The stretch wanted below opens at the line containing "Crowd Control System" and closes at the line containing "Please send us a development request, and we". Please return it exactly, with no other lines.

* [Material for the task]:
##############################

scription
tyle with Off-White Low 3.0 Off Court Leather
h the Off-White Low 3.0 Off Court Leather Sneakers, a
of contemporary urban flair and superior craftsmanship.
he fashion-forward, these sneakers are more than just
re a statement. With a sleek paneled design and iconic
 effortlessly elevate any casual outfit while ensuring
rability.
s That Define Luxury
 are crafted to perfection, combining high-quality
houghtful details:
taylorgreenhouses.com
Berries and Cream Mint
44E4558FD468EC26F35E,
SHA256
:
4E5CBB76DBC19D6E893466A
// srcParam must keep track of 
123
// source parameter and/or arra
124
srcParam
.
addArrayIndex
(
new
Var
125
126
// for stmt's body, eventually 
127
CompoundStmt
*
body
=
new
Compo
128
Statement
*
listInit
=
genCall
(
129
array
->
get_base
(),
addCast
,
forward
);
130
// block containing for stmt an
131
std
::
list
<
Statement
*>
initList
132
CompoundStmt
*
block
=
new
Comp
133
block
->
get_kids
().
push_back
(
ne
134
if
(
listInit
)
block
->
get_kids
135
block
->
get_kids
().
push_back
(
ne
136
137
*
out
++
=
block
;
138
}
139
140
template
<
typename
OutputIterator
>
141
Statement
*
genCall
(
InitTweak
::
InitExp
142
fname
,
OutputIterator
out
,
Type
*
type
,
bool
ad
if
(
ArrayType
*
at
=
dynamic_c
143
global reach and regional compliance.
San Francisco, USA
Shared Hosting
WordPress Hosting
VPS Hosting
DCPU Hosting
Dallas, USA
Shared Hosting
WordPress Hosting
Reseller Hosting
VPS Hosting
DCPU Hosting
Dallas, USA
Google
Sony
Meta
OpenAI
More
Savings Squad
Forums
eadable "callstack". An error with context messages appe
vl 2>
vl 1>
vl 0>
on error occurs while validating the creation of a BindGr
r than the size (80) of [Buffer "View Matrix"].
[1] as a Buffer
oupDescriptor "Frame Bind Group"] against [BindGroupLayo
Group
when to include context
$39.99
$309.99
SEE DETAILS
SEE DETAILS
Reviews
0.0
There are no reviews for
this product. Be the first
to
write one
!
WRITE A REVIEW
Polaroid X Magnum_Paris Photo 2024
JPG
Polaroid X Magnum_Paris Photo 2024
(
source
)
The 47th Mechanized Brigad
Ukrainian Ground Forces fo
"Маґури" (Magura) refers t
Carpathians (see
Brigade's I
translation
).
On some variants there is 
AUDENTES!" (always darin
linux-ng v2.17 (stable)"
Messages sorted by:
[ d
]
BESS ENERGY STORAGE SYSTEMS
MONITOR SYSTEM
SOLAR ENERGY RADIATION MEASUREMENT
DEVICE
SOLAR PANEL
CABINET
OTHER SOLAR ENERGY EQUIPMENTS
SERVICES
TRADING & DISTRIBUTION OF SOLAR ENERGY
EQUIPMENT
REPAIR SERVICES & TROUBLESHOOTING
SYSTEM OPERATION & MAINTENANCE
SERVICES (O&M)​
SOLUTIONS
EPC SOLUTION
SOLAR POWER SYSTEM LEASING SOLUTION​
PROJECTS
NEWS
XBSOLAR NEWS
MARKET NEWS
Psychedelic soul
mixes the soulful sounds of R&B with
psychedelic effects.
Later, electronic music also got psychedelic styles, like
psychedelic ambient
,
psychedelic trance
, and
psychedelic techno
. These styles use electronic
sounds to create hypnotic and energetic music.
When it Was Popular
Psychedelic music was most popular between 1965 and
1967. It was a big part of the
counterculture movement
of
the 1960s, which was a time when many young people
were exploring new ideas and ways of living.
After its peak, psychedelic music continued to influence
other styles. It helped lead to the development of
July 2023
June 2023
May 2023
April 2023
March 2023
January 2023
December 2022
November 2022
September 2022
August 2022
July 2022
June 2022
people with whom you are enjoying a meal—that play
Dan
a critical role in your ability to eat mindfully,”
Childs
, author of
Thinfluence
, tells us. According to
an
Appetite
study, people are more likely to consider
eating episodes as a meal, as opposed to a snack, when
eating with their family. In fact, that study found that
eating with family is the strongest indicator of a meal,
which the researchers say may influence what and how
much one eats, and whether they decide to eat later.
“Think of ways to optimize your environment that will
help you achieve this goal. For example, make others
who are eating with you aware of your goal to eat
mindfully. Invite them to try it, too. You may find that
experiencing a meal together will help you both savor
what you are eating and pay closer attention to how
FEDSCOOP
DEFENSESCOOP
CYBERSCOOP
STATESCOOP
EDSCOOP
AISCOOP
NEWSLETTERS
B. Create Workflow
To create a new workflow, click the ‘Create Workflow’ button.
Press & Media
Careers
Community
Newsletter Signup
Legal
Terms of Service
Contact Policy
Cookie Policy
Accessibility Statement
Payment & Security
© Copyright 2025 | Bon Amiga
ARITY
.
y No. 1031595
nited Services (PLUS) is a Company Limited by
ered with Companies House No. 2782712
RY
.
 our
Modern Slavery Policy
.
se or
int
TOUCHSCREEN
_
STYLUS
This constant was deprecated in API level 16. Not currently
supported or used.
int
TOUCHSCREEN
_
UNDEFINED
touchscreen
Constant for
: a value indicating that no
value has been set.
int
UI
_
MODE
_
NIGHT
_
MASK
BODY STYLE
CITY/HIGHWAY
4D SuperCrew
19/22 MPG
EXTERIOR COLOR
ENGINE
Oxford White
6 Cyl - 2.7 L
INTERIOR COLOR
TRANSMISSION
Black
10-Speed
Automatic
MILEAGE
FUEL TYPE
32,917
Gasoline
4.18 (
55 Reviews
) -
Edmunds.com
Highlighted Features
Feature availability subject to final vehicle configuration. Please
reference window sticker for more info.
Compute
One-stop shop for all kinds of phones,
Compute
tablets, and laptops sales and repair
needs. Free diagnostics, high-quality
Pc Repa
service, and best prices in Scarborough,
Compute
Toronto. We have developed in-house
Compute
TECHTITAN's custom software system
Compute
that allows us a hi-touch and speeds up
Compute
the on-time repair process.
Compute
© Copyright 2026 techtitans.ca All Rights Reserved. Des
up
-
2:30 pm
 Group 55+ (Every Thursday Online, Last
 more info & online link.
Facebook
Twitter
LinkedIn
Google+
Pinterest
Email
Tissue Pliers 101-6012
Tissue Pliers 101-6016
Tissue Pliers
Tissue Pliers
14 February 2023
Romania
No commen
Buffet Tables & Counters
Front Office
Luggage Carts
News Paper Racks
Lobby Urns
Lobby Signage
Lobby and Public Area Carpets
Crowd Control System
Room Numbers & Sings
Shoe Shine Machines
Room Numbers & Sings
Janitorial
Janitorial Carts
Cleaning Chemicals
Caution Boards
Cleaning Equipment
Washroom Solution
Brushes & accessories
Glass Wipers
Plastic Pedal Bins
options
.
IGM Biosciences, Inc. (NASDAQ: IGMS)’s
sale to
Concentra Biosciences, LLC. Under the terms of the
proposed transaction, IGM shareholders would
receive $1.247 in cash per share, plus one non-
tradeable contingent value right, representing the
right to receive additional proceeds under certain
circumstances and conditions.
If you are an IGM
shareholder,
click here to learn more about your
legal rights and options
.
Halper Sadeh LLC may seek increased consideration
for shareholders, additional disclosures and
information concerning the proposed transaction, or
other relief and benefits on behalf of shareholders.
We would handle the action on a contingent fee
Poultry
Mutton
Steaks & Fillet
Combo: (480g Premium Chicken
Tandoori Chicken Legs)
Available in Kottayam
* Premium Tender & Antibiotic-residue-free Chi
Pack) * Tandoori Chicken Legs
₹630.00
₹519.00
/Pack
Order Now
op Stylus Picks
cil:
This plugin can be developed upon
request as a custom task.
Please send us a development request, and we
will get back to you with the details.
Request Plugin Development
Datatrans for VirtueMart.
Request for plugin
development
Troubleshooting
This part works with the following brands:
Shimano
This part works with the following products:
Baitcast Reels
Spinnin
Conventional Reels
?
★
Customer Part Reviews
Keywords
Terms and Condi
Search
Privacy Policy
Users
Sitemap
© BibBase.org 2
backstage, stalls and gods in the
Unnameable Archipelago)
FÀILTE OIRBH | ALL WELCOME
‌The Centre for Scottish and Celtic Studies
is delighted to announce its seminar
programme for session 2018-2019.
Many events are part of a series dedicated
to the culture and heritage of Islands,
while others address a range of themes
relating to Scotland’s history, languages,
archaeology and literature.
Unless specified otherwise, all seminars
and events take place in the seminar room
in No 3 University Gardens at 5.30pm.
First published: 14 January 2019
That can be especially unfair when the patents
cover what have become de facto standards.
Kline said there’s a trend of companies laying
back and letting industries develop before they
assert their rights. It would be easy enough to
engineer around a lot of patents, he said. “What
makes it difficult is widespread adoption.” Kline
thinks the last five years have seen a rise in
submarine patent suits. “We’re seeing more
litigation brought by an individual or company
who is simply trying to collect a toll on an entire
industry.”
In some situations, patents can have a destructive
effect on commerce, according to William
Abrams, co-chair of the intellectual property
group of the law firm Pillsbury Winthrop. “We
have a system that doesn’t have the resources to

##############################

* [Exercise result]:
Crowd Control System
Room Numbers & Sings
Shoe Shine Machines
Room Numbers & Sings
Janitorial
Janitorial Carts
Cleaning Chemicals
Caution Boards
Cleaning Equipment
Washroom Solution
Brushes & accessories
Glass Wipers
Plastic Pedal Bins
options
.
IGM Biosciences, Inc. (NASDAQ: IGMS)’s
sale to
Concentra Biosciences, LLC. Under the terms of the
proposed transaction, IGM shareholders would
receive $1.247 in cash per share, plus one non-
tradeable contingent value right, representing the
right to receive additional proceeds under certain
circumstances and conditions.
If you are an IGM
shareholder,
click here to learn more about your
legal rights and options
.
Halper Sadeh LLC may seek increased consideration
for shareholders, additional disclosures and
information concerning the proposed transaction, or
other relief and benefits on behalf of shareholders.
We would handle the action on a contingent fee
Poultry
Mutton
Steaks & Fillet
Combo: (480g Premium Chicken
Tandoori Chicken Legs)
Available in Kottayam
* Premium Tender & Antibiotic-residue-free Chi
Pack) * Tandoori Chicken Legs
₹630.00
₹519.00
/Pack
Order Now
op Stylus Picks
cil:
This plugin can be developed upon
request as a custom task.
Please send us a development request, and we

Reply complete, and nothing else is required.